Document understanding data:

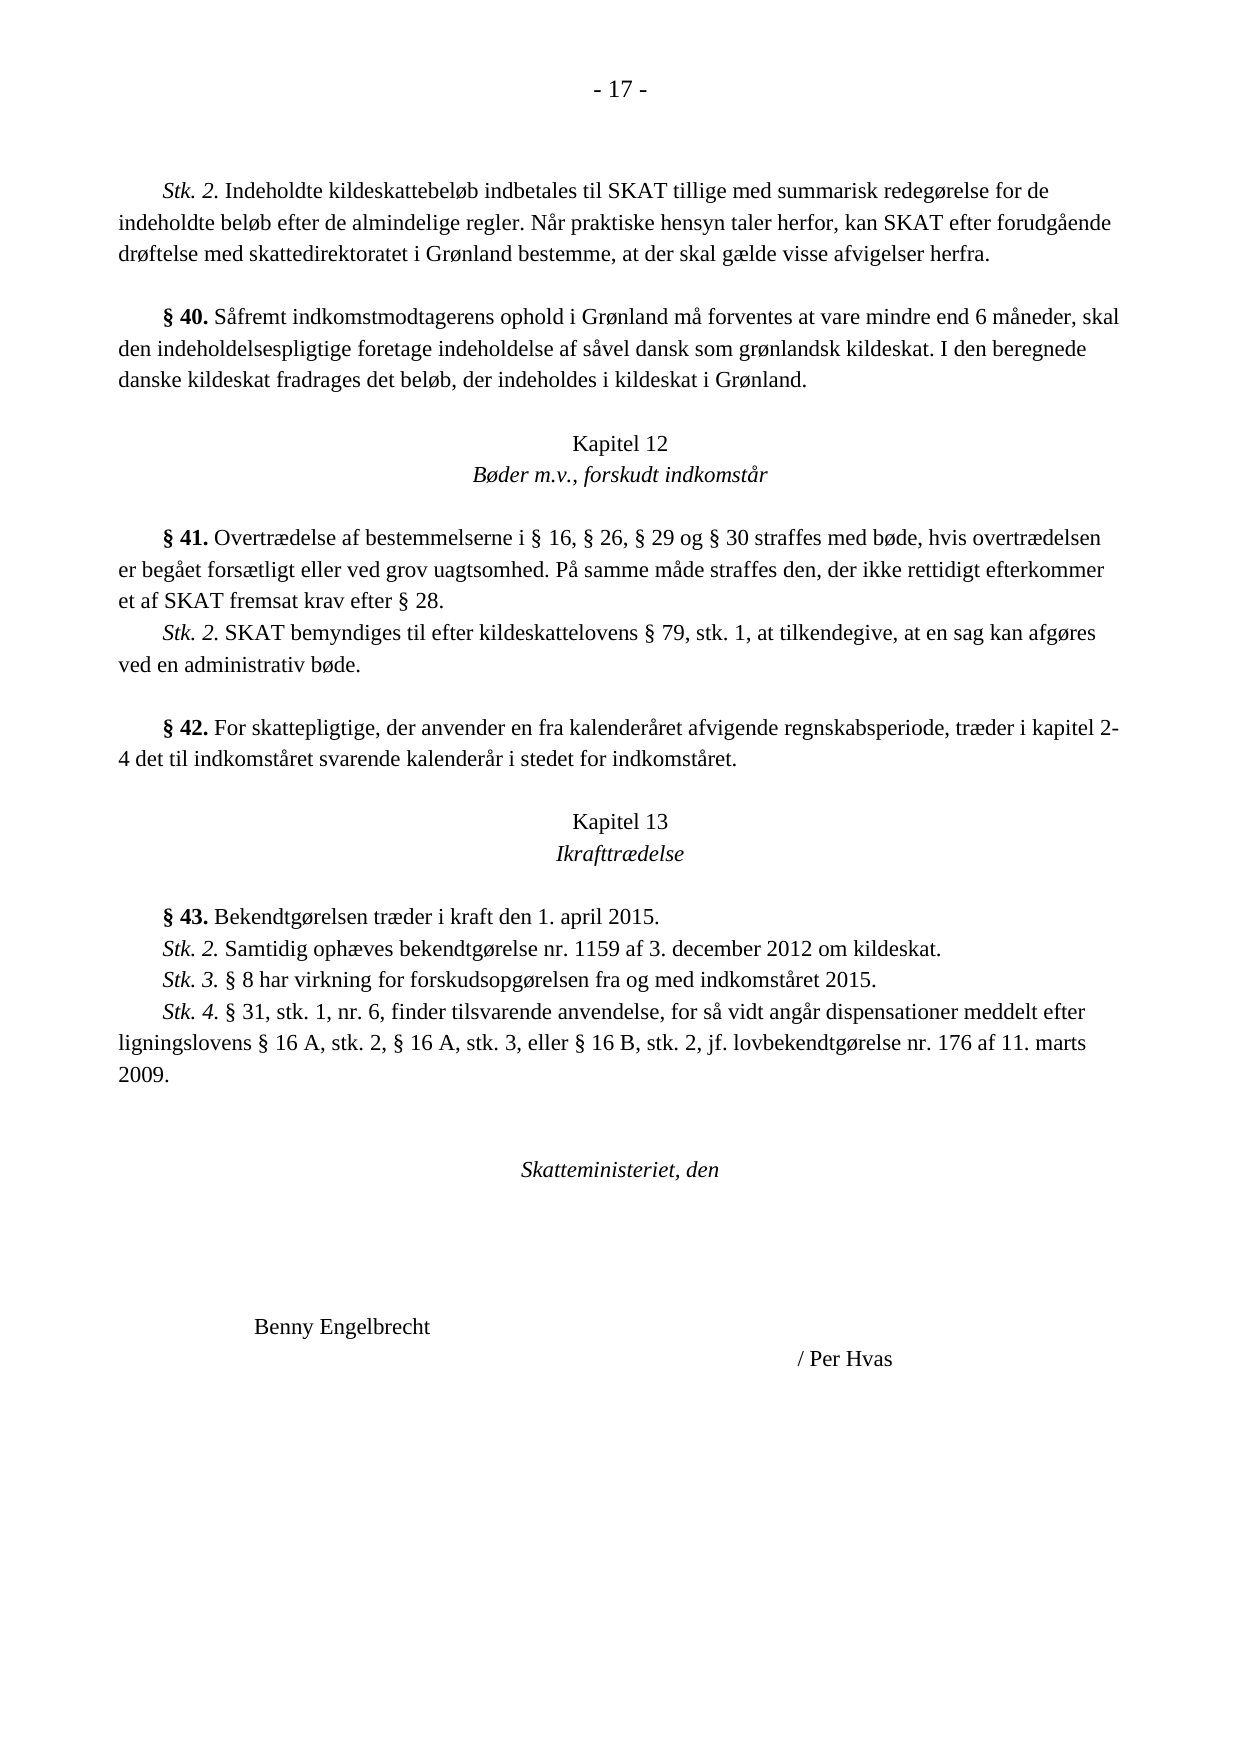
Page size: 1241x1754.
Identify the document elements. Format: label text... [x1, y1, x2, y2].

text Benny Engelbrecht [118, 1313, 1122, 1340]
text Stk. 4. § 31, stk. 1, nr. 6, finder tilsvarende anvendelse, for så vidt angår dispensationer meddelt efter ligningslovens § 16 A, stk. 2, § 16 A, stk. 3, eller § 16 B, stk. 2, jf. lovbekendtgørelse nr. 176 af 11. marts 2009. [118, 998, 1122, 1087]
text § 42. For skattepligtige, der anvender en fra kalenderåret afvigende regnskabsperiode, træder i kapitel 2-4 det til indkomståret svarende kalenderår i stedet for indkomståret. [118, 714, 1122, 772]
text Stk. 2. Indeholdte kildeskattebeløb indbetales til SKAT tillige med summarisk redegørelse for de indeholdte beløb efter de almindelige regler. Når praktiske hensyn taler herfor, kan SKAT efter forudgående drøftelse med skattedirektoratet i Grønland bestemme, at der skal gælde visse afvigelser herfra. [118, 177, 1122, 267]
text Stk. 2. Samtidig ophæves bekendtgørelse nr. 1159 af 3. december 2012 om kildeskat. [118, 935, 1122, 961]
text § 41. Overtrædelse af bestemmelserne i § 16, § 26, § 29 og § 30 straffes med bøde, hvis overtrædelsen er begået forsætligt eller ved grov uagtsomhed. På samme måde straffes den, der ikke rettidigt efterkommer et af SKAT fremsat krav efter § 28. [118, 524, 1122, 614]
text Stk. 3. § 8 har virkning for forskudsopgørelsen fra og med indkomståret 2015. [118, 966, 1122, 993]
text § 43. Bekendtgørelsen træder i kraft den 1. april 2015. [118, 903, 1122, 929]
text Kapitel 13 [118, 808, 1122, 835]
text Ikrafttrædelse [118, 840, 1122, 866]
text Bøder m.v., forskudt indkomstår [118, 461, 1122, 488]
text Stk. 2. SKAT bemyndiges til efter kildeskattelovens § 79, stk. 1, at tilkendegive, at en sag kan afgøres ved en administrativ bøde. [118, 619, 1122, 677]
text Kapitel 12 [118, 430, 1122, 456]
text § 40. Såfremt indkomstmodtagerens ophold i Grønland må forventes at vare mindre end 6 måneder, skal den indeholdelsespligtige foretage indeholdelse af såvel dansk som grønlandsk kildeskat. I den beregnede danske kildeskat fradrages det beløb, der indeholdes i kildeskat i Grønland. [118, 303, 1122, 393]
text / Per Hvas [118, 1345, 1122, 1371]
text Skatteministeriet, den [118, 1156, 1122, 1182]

What is expected: Look through the entries above and list every line containing "skal".

Response area:
text Stk. 2. Indeholdte kildeskattebeløb indbetales til SKAT tillige med summarisk redegørelse for de indeholdte beløb efter de almindelige regler. Når praktiske hensyn taler herfor, kan SKAT efter forudgående drøftelse med skattedirektoratet i Grønland bestemme, at der skal gælde visse afvigelser herfra. [118, 177, 1122, 267]
text § 40. Såfremt indkomstmodtagerens ophold i Grønland må forventes at vare mindre end 6 måneder, skal den indeholdelsespligtige foretage indeholdelse af såvel dansk som grønlandsk kildeskat. I den beregnede danske kildeskat fradrages det beløb, der indeholdes i kildeskat i Grønland. [118, 303, 1122, 393]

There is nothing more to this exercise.